# [TO DO]
Omit every picture, then give all the entries again exactly.

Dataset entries
• • • • • • •

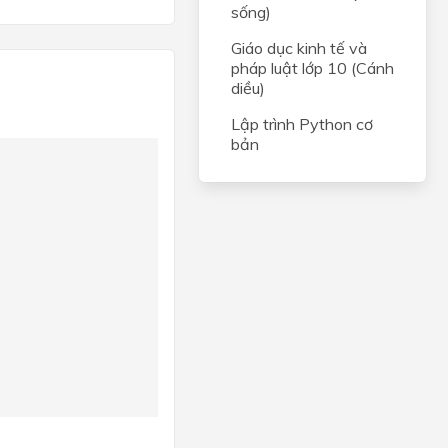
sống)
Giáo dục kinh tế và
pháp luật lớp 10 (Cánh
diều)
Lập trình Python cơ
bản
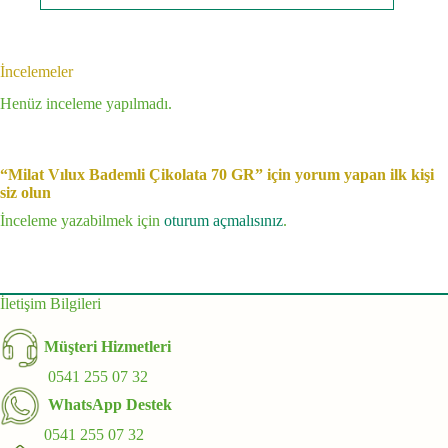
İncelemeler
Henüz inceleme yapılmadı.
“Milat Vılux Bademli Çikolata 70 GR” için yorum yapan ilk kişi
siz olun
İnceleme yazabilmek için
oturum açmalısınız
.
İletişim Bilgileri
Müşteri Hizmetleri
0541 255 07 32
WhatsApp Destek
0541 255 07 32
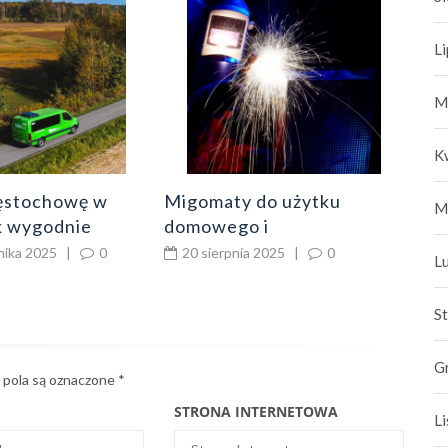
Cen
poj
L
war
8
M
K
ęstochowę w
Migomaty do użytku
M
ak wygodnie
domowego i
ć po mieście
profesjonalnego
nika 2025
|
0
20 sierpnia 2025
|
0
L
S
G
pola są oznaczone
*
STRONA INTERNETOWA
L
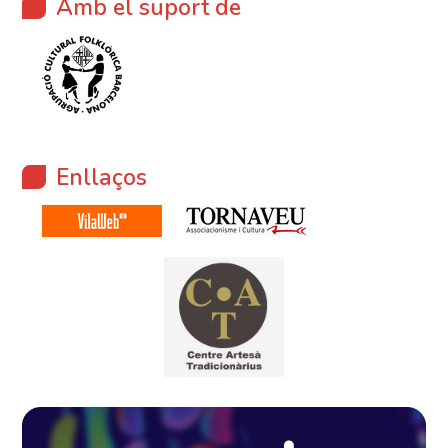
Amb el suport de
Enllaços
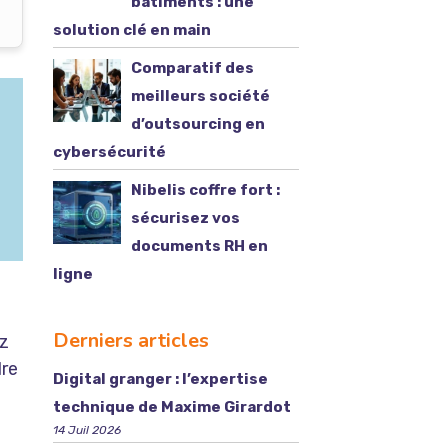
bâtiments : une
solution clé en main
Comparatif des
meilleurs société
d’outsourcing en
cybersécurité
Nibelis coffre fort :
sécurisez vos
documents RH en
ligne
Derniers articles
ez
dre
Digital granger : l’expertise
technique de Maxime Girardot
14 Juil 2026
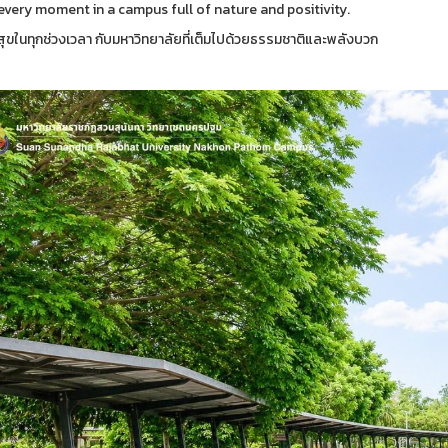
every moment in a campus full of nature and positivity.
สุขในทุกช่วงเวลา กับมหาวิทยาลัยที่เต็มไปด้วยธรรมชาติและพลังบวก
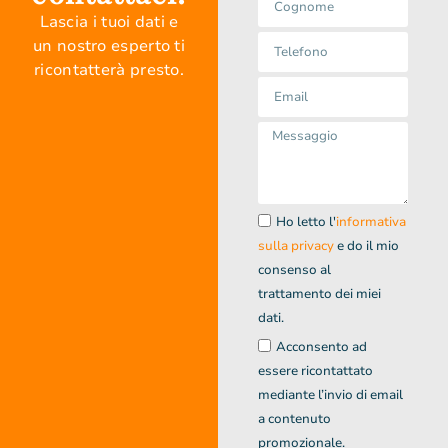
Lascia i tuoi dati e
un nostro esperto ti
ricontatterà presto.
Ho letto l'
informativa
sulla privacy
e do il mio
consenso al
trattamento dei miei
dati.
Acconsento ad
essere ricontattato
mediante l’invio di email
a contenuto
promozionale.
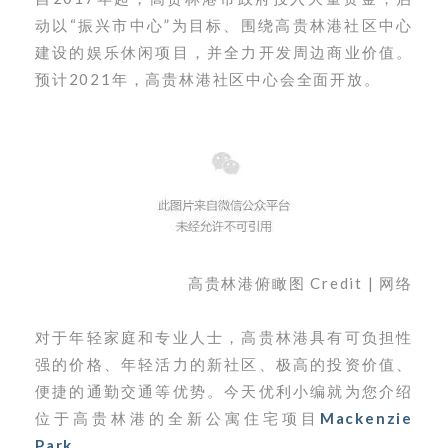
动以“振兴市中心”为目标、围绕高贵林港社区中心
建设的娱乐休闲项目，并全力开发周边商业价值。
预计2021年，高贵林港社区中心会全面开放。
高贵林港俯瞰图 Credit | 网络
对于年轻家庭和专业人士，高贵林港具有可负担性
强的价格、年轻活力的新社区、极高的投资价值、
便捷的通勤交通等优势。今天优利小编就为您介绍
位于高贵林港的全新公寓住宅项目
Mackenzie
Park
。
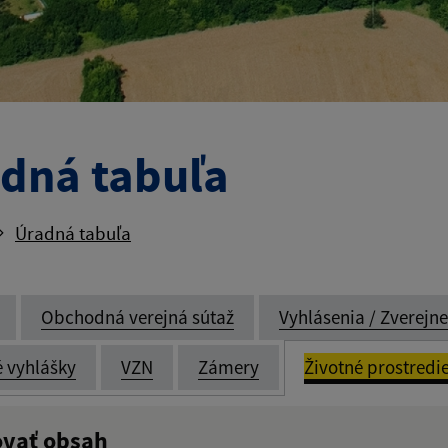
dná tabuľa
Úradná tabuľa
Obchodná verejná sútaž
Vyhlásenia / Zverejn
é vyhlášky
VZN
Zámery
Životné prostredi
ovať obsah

• • • • • • •

# [YOUR RESPONSE]
sống)
Giáo dục kinh tế và
pháp luật lớp 10 (Cánh
diều)
Lập trình Python cơ
bản
İncelemeler
Henüz inceleme yapılmadı.
“Milat Vılux Bademli Çikolata 70 GR” için yorum yapan ilk kişi
siz olun
İnceleme yazabilmek için
oturum açmalısınız
.
İletişim Bilgileri
Müşteri Hizmetleri
0541 255 07 32
WhatsApp Destek
0541 255 07 32
Cen
poj
L
war
8
M
K
ęstochowę w
Migomaty do użytku
M
ak wygodnie
domowego i
ć po mieście
profesjonalnego
nika 2025
|
0
20 sierpnia 2025
|
0
L
S
G
pola są oznaczone
*
STRONA INTERNETOWA
L
Amb el suport de
Enllaços
bâtiments : une
solution clé en main
Comparatif des
meilleurs société
d’outsourcing en
cybersécurité
Nibelis coffre fort :
sécurisez vos
documents RH en
ligne
Derniers articles
ez
dre
Digital granger : l’expertise
technique de Maxime Girardot
14 Juil 2026
every moment in a campus full of nature and positivity.
สุขในทุกช่วงเวลา กับมหาวิทยาลัยที่เต็มไปด้วยธรรมชาติและพลังบวก
Lascia i tuoi dati e
un nostro esperto ti
ricontatterà presto.
Ho letto l'
informativa
sulla privacy
e do il mio
consenso al
trattamento dei miei
dati.
Acconsento ad
essere ricontattato
mediante l’invio di email
a contenuto
promozionale.
动以“振兴市中心”为目标、围绕高贵林港社区中心
建设的娱乐休闲项目，并全力开发周边商业价值。
预计2021年，高贵林港社区中心会全面开放。
高贵林港俯瞰图 Credit | 网络
对于年轻家庭和专业人士，高贵林港具有可负担性
强的价格、年轻活力的新社区、极高的投资价值、
便捷的通勤交通等优势。今天优利小编就为您介绍
位于高贵林港的全新公寓住宅项目
Mackenzie
Park
。
dná tabuľa
Úradná tabuľa
Obchodná verejná sútaž
Vyhlásenia / Zverejn
é vyhlášky
VZN
Zámery
Životné prostredi
ovať obsah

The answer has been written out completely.